[reportlab-users] pyRXP vs ONIX DTD
Robin Becker
reportlab-users@reportlab.com
Thu, 5 Dec 2002 09:25:03 +0000
In article <7F7B96AB-0800-11D7-B573-000393B63DDC@shangri-la.dropbear.id.au>, Stuart Bishop
<zen@shangri-la.dropbear.id.au> writes
>I'm trying to use pyRXP to validate ONIX documents that I am
>generating. However, I am getting lots of 'not a valid 8-bit XML
>character' warnings unless I set the IgnoreEntities flag to true. The
>ONIX DTD looks fine to me, although I'm no expert. The first character
>that is picked up is "Œ" , which seems valid to my cursory reading
>of the XML 1.0 spec.
>
>Can anyone confirm if this is a problem with the ONIX DTD, or a bug or
>limitation of the RXP engine being used by pyRXP? Similar issues appear
>to have been raised in the past with regard to Docbook, with the
>solution being to build RXP with unicode support.

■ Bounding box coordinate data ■
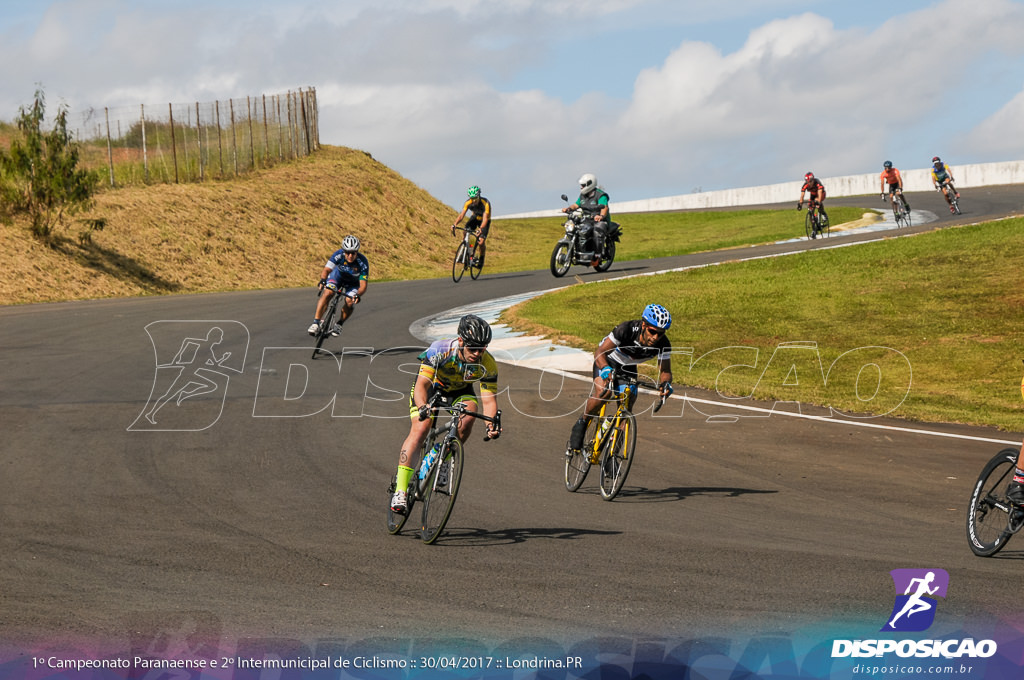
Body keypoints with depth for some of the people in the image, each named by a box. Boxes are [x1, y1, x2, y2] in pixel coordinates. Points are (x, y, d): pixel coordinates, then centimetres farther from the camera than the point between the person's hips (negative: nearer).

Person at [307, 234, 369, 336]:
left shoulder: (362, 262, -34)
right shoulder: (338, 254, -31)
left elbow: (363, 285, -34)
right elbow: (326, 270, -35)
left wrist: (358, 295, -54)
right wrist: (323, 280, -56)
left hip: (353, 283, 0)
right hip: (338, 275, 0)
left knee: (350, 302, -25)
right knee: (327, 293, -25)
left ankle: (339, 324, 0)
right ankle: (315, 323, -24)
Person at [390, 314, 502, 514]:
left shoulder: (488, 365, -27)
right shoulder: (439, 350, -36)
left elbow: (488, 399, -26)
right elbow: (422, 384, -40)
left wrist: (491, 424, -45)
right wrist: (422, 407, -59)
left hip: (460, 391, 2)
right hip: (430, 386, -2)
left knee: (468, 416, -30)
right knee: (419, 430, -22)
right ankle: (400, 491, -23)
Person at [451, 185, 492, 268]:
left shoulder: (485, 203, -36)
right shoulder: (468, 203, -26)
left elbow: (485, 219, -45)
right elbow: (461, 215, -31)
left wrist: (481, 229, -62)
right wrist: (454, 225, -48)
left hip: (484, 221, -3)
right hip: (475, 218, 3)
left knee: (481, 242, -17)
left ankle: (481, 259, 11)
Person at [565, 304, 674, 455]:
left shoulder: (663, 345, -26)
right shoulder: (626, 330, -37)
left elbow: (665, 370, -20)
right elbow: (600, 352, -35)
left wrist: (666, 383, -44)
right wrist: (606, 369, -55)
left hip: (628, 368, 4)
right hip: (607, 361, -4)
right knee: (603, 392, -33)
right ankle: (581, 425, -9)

--

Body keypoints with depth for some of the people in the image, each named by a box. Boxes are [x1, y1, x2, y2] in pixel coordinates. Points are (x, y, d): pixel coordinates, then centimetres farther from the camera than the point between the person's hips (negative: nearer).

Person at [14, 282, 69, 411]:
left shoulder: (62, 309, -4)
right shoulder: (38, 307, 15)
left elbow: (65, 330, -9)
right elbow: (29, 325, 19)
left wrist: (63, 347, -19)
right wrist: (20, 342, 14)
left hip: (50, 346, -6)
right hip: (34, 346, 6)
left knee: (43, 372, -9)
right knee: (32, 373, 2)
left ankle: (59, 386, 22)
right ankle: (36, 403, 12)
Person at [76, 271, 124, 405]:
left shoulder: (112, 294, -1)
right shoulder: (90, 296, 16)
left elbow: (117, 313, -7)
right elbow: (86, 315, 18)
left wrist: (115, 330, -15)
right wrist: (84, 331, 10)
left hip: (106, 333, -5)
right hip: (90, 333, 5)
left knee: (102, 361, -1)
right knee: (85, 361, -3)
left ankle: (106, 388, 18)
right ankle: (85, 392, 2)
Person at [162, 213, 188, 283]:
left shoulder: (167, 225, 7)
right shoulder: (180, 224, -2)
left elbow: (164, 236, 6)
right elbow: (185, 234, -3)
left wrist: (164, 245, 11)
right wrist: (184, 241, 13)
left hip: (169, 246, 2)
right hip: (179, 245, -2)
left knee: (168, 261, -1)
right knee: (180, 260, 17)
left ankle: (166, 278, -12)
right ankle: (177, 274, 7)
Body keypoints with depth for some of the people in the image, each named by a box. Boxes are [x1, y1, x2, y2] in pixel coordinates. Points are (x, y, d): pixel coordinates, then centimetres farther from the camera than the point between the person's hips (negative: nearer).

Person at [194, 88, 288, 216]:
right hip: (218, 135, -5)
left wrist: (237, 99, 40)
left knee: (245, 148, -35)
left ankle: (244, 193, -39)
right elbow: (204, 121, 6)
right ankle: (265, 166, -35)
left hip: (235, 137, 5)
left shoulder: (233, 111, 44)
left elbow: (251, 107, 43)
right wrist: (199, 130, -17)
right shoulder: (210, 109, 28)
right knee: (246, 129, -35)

--

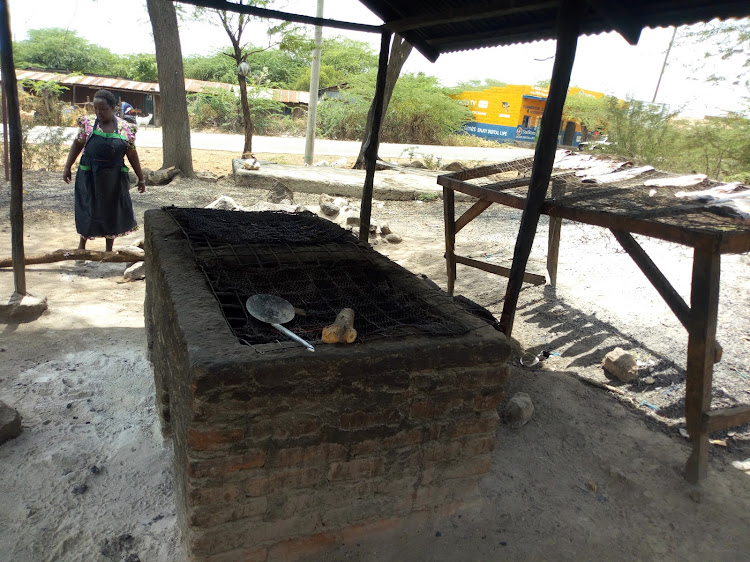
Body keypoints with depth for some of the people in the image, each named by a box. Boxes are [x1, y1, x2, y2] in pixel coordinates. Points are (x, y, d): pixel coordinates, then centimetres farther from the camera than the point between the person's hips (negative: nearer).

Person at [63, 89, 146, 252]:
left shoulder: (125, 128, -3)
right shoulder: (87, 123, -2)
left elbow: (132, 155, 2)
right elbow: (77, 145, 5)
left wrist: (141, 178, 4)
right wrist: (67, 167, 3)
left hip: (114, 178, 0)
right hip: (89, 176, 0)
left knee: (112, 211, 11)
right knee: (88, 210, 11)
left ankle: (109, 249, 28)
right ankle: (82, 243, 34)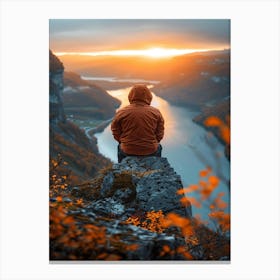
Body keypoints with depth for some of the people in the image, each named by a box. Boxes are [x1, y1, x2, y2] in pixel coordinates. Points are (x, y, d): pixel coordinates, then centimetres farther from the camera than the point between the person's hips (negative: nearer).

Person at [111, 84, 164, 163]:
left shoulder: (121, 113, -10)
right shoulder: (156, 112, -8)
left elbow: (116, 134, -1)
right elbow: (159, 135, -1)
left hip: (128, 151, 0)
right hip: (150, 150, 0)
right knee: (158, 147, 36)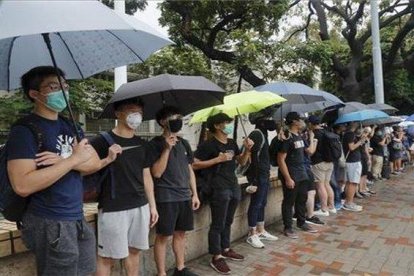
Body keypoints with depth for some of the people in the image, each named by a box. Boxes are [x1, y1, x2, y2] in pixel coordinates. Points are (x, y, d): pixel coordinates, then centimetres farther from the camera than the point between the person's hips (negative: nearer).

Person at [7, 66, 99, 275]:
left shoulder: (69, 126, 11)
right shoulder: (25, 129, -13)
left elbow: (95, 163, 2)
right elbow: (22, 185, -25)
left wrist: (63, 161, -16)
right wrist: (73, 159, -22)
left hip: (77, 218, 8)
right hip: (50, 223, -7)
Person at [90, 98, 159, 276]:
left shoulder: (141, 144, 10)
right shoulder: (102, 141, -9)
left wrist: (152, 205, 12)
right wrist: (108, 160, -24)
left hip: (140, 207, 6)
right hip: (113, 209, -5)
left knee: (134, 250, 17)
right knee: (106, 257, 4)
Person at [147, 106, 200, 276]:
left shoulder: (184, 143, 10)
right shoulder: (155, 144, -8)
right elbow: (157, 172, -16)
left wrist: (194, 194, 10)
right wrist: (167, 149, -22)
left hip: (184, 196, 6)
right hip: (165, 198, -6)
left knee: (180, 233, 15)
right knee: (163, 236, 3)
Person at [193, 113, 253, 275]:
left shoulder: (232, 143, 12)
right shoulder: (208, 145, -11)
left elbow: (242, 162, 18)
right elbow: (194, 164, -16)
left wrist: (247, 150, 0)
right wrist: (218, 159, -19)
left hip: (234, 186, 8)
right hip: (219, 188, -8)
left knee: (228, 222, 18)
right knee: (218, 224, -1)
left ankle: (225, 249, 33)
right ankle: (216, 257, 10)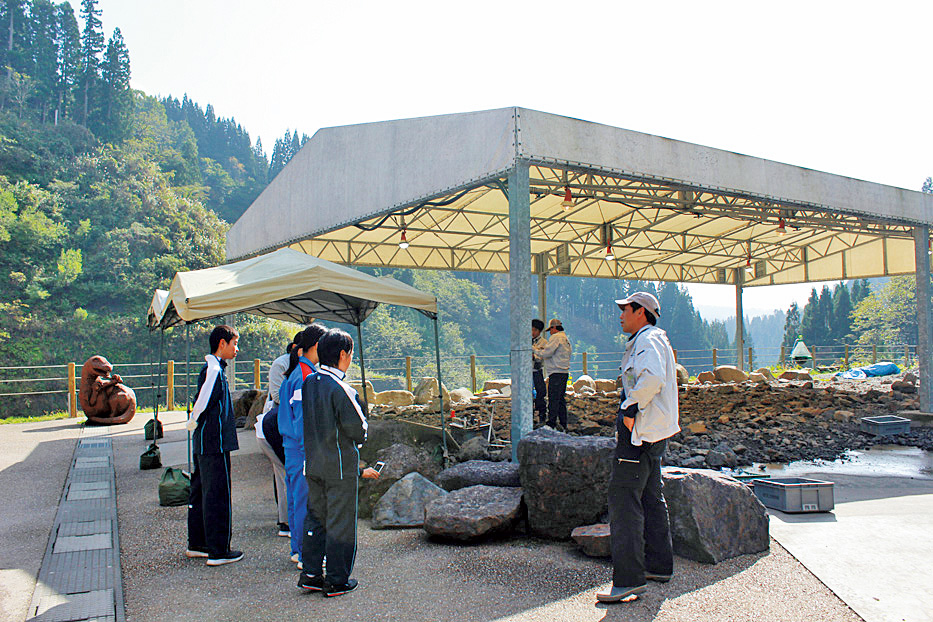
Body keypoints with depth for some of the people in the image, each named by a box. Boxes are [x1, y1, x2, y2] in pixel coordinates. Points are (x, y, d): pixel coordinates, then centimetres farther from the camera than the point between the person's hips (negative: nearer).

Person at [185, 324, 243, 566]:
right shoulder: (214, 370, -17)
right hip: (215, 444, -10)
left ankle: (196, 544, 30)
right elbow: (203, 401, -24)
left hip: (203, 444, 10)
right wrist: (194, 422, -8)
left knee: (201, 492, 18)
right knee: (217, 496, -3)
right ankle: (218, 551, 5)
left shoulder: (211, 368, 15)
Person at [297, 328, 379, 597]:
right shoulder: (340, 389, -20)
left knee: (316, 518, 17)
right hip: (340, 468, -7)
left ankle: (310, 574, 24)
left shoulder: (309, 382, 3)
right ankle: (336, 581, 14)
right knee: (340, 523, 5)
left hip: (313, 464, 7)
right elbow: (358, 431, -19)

■ TASK 1 ■
In the pyRXP post, which flag has to be set to true to stop the 8-bit XML character warnings?
■ TASK 2 ■
Could you rewrite the paragraph of the pyRXP post that begins "I'm trying to use pyRXP" as a short list that keeps its main facts?
■ TASK 3 ■
Output the pyRXP post starting with "[reportlab-users] pyRXP vs" and going on through "XML 1.0 spec.".

■ TASK OUTPUT 1 ■
IgnoreEntities

■ TASK OUTPUT 2 ■
- The poster is using pyRXP to validate ONIX documents they generate.
- Many "not a valid 8-bit XML character" warnings appear unless the IgnoreEntities flag is set to true.
- The ONIX DTD looks fine to the poster, who admits to being no expert.
- The first character flagged is "Œ", which seems valid on a cursory reading of the XML 1.0 spec.

■ TASK OUTPUT 3 ■
[reportlab-users] pyRXP vs ONIX DTD
Robin Becker
reportlab-users@reportlab.com
Thu, 5 Dec 2002 09:25:03 +0000
In article <7F7B96AB-0800-11D7-B573-000393B63DDC@shangri-la.dropbear.id.au>, Stuart Bishop
<zen@shangri-la.dropbear.id.au> writes
>I'm trying to use pyRXP to validate ONIX documents that I am
>generating. However, I am getting lots of 'not a valid 8-bit XML
>character' warnings unless I set the IgnoreEntities flag to true. The
>ONIX DTD looks fine to me, although I'm no expert. The first character
>that is picked up is "Œ" , which seems valid to my cursory reading
>of the XML 1.0 spec.